Kansas City, Mo At the urging of creditors, Farmland Industries Inc. has withdrawn a $300,000 incentive it offered to a potential buyer of the bankrupt cooperative's refinery and fertilizer plant in Coffeyville.
In a letter of intent filed last week in U.S. Bankruptcy Court, Farmland disclosed an agreement to cover up to $300,000 of the costs that Pegasus II LLP would incur to evaluate the Coffeyville operation.
The agreement also gave Pegasus -- an investment group based in Cos Cob, Conn., -- exclusive rights to negotiate a deal with Farmland for 45 days.
The payment offer was abandoned after lawyers for Farmland's creditors objected, suggesting during a bankruptcy court hearing Tuesday that the arrangement could discourage other potential buyers.
At least two large energy companies besides Pegasus have expressed interested in buying the Coffeyville operation, according to documents filed in bankruptcy court.
One of the companies, Dallas-based Alon USA, is a subsidiary of Alon Israel Oil Co. and markets Fina gasoline.

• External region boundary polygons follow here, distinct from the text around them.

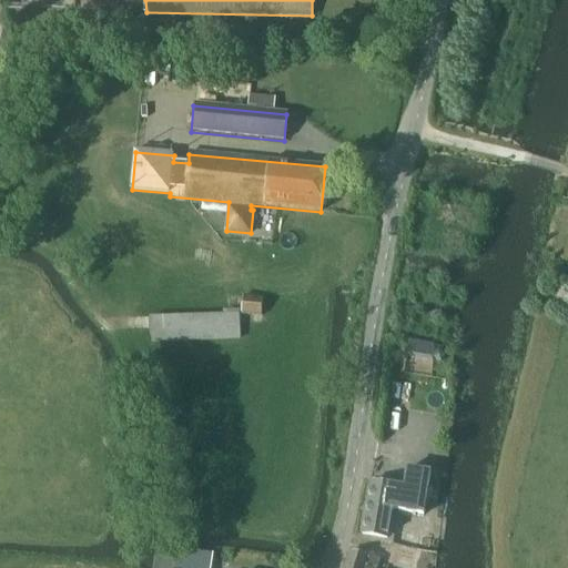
[(243,297),(241,317),(261,318),(262,300),(243,297)]
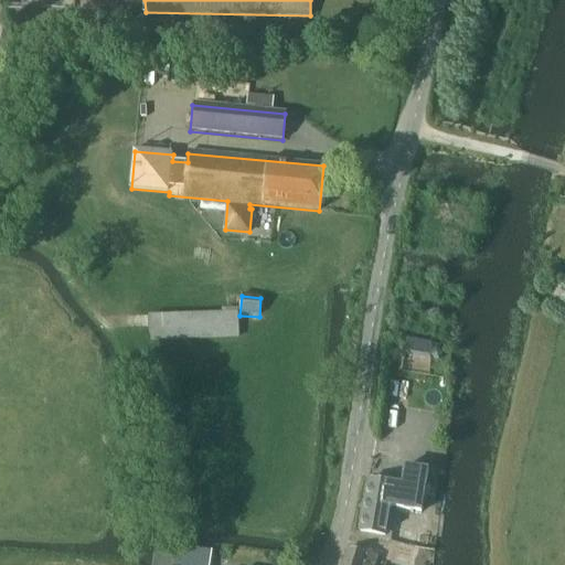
[(236,311),(147,315),(148,338),(237,336),(236,311)]
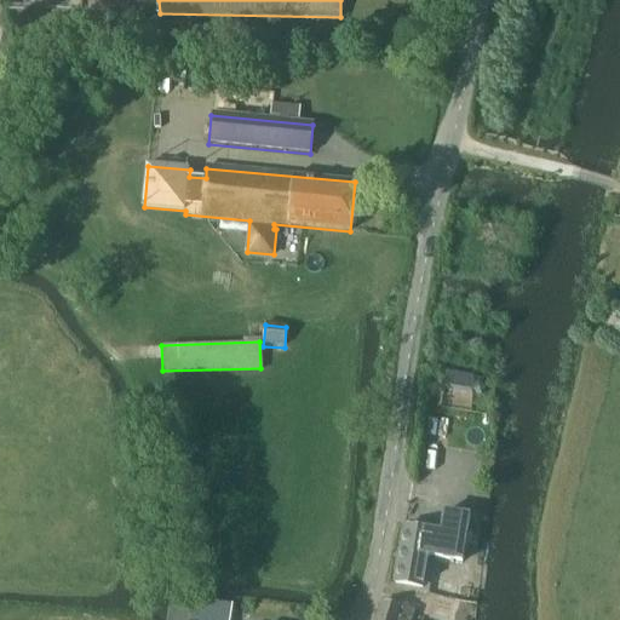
[(446,372),(443,391),(470,396),(474,377),(446,372)]
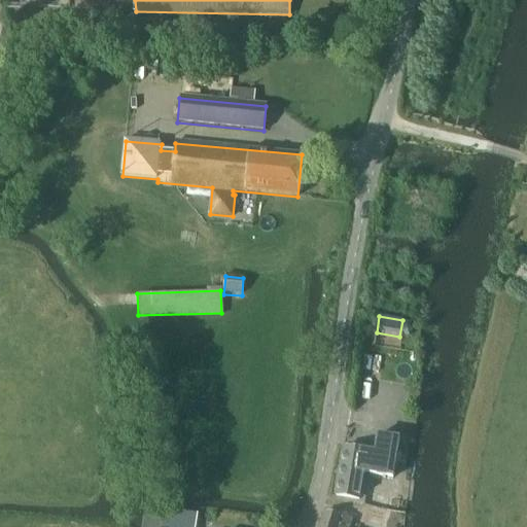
[(406,325),(400,332),(409,338),(413,329),(406,325)]
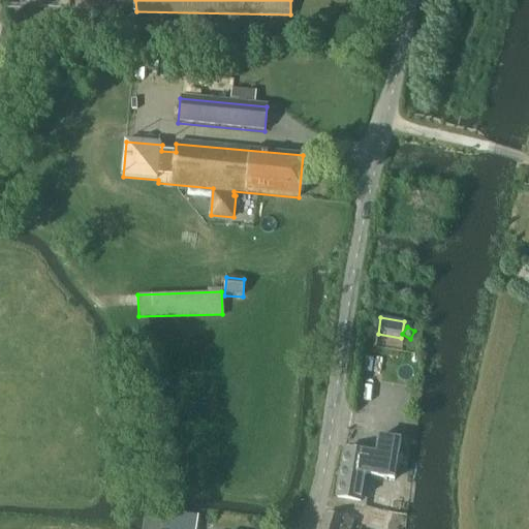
[(394,481),(400,441),(378,438),(376,456),(344,450),(337,498),(361,502),(364,476),(394,481)]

The other is Carlyle Development Co., which operates a large petroleum pipeline distribution system in the Midwest.
Larry Frazen, Farmland's lead bankruptcy lawyer, said Pegasus believed it needed the exclusivity agreement to prevent Farmland from striking a deal with someone else while Pegasus was investing its time and money in evaluating the facilities.

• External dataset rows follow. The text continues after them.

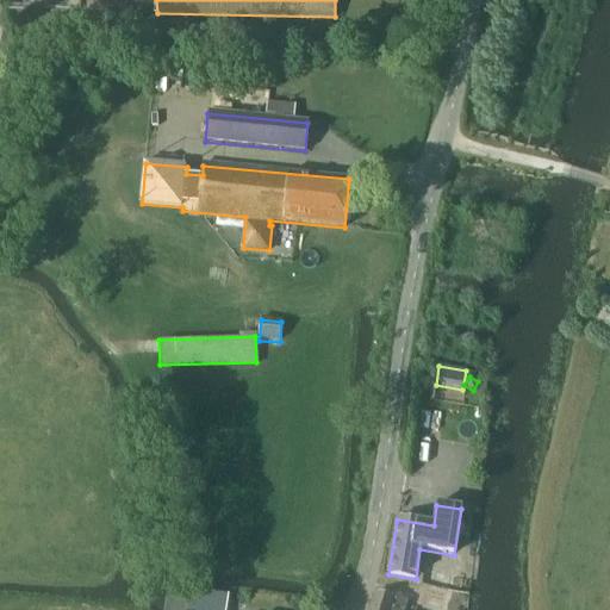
[(423,572),(421,589),(446,593),(449,577),(423,572)]
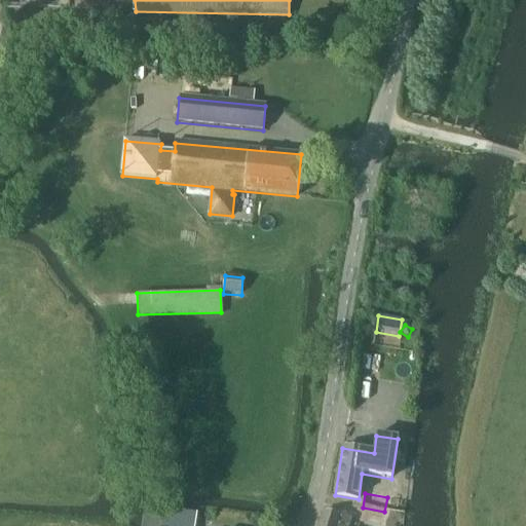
[(318,525),(347,525),(350,519),(325,511),(318,525)]
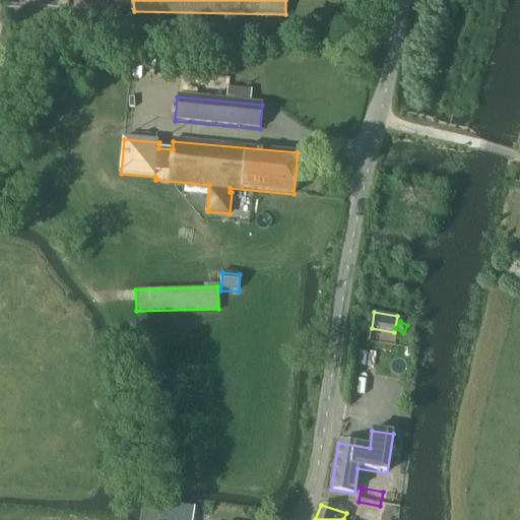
[(142,515),(140,519),(192,519),(193,518),(192,518),(193,509),(175,506),(161,508),(160,513),(160,514),(149,513),(146,512),(145,512),(142,512),(142,515)]
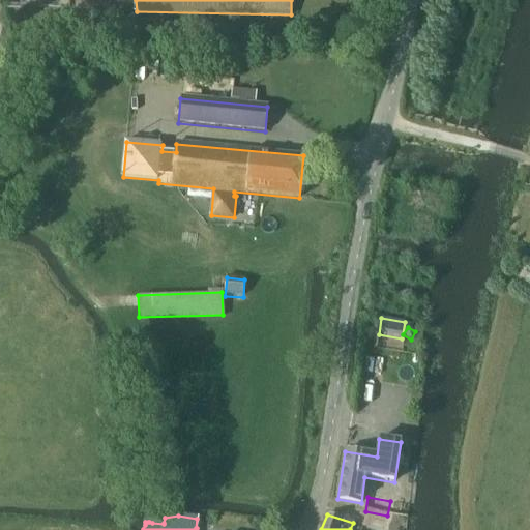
[(360,517),(357,528),(363,529),(377,529),(379,522),(360,517)]
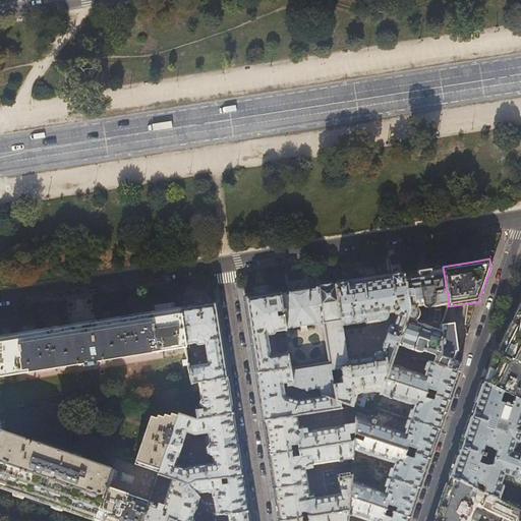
[(425,269),(402,273),(408,309),(397,344),(419,352),(421,352),(422,350),(436,355),(433,363),(458,371),(460,367),(461,363),(458,362),(454,361),(440,356),(441,330),(416,322),(415,319),(417,315),(418,312),(417,309),(416,307),(417,305),(422,305),(423,306),(425,307),(427,306),(429,305),(429,306),(443,304),(445,304),(447,306),(449,302),(443,267),(425,269)]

Though other companies have shown interest in the refinery, Frazen said Pegasus was the first company to offer to buy both the refinery and the fertilizer plant. Though the two might be sold separately, Farmland said they were worth more to creditors if sold as a pair.
Bankruptcy Judge Jerry Venters approved Farmland's letter of intent with Pegasus but ruled that if the companies reach a purchase agreement, other interested companies would get a chance to outbid Pegasus.

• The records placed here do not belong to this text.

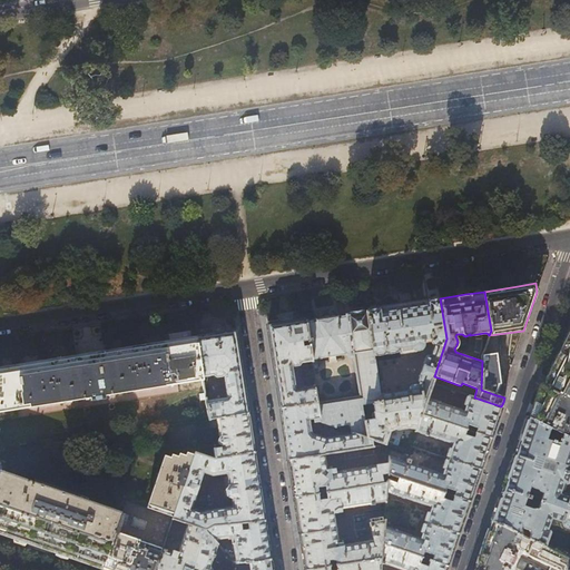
[(366,311),(366,312),(373,354),(400,350),(400,353),(420,350),(422,349),(423,346),(422,341),(431,340),(432,341),(433,342),(434,341),(432,350),(430,350),(429,351),(426,351),(419,372),(419,373),(420,374),(421,375),(420,377),(418,377),(414,377),(412,379),(409,380),(408,382),(406,385),(406,386),(406,390),(379,393),(380,402),(372,403),(373,412),(372,413),(370,415),(371,418),(372,419),(363,421),(365,438),(385,444),(391,430),(396,426),(396,429),(409,428),(415,430),(421,414),(426,397),(434,376),(446,338),(440,298),(425,301),(425,300),(414,302),(414,303),(406,304),(376,308),(366,311)]
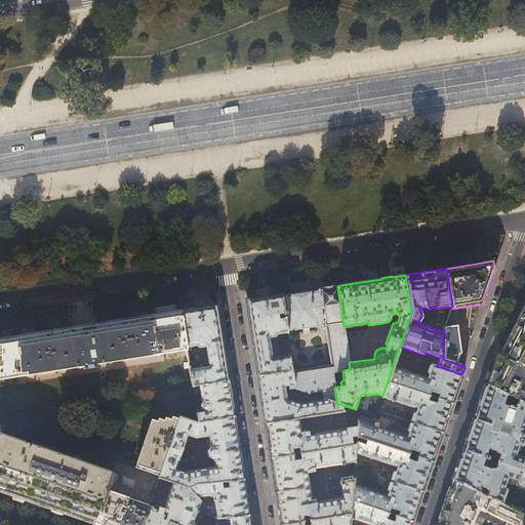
[(314,291),(281,296),(287,333),(288,340),(291,340),(292,338),(291,330),(324,325),(330,365),(291,371),(292,385),(293,389),(324,399),(336,403),(334,388),(331,373),(342,371),(350,370),(349,362),(344,326),(337,287),(335,287),(333,287),(333,286),(322,288),(322,289),(320,289),(321,290),(314,291)]
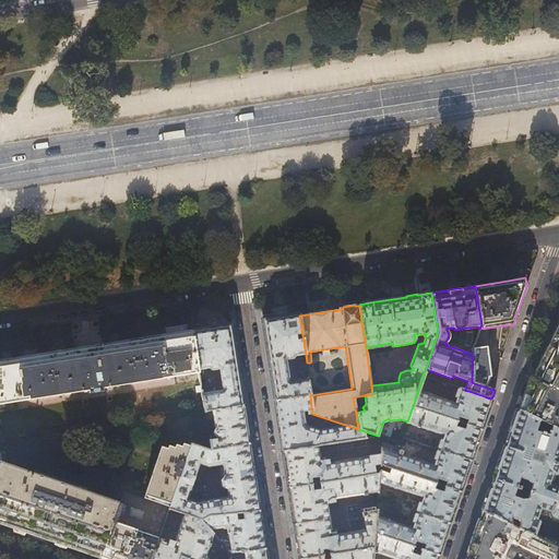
[(295,356),(306,355),(299,316),(299,314),(281,317),(262,320),(268,353),(275,401),(310,395),(307,379),(289,381),(286,360),(294,359),(295,358),(295,356)]
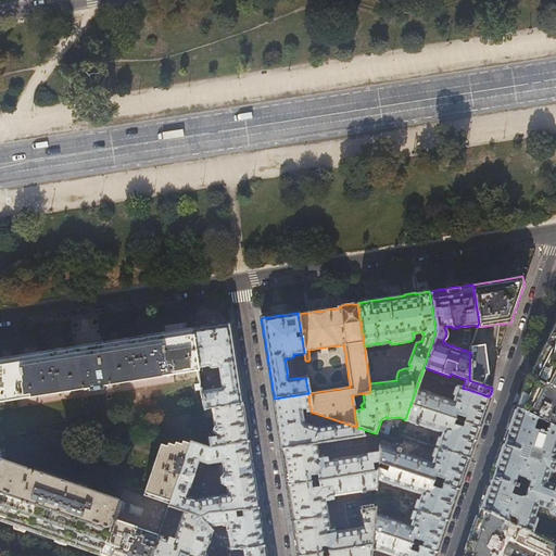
[(210,326),(191,329),(203,406),(203,408),(241,403),(235,358),(229,323),(210,326)]
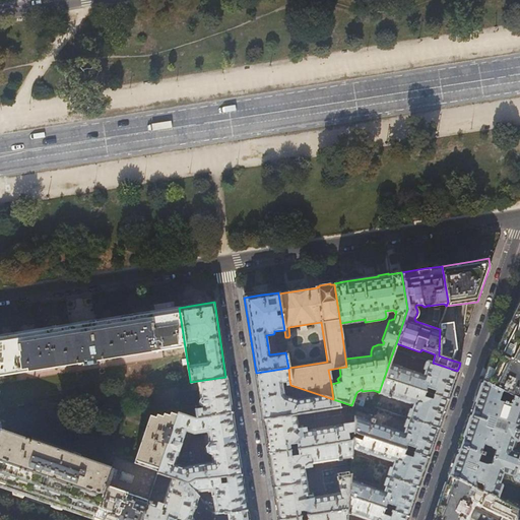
[(519,303),(510,322),(495,351),(519,364),(519,303)]
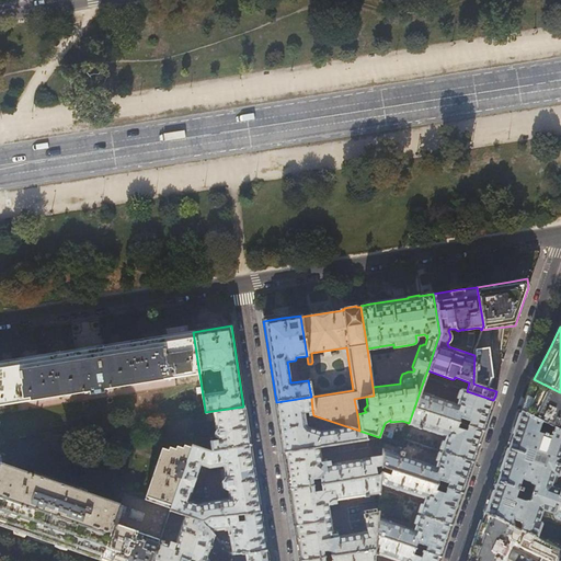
[(8,361),(0,362),(0,404),(88,391),(88,395),(101,392),(101,390),(199,375),(193,332),(150,339),(88,348),(8,361)]
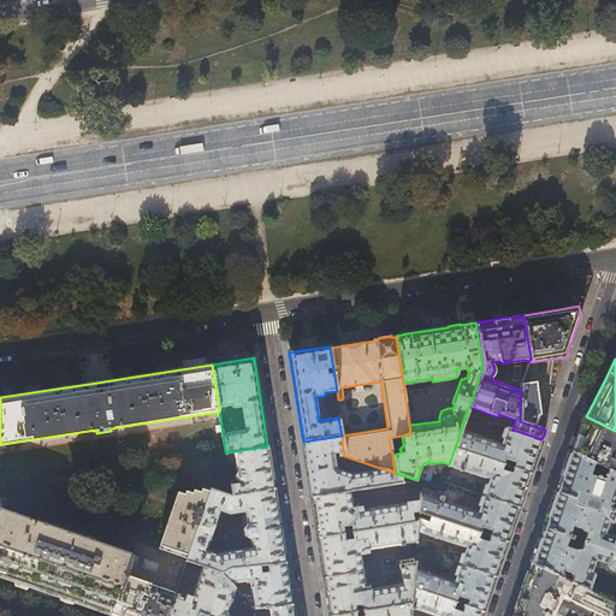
[(521,385),(521,390),(520,421),(537,427),(537,426),(540,416),(538,381),(523,378),(521,385)]
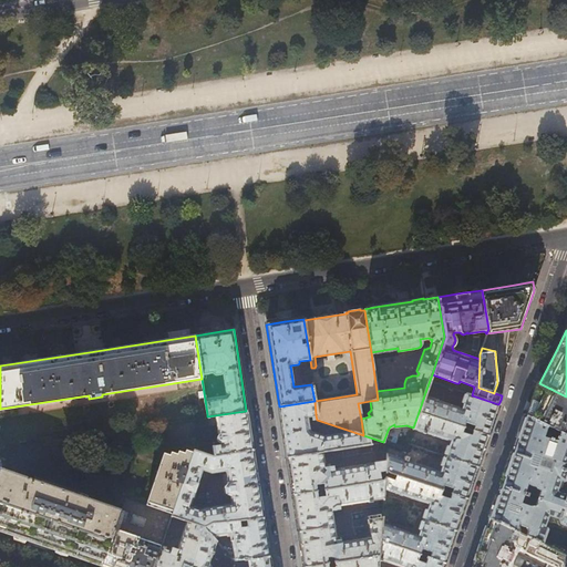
[(564,434),(566,426),(566,397),(539,383),(537,382),(534,392),(527,410),(526,415),(564,434)]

Once the largest farmer-owned cooperative in North America, Kansas City, Mo.-based Farmland has reached agreements to sell nearly all its major assets since filing for Chapter 11 bankruptcy in May 2002.
Farmland announced a deal two weeks ago to sell its Farmland Foods pork processing business to competitor Smithfield Foods for $363.5 million.
On Tuesday, Venters set Sept. 12 as the deadline for competing bids for the pork processing business. If any bids are filed, an auction will be before Oct. 13, Frazen told Venters. A competitor would have to bid at least $374.5 million, $10 million of which would go to Smithfield as a breakup fee.
By the end of today, Farmland is expected to file a plan that would estimate how much it expects to repay to unsecured creditors who are owed about $1 billion.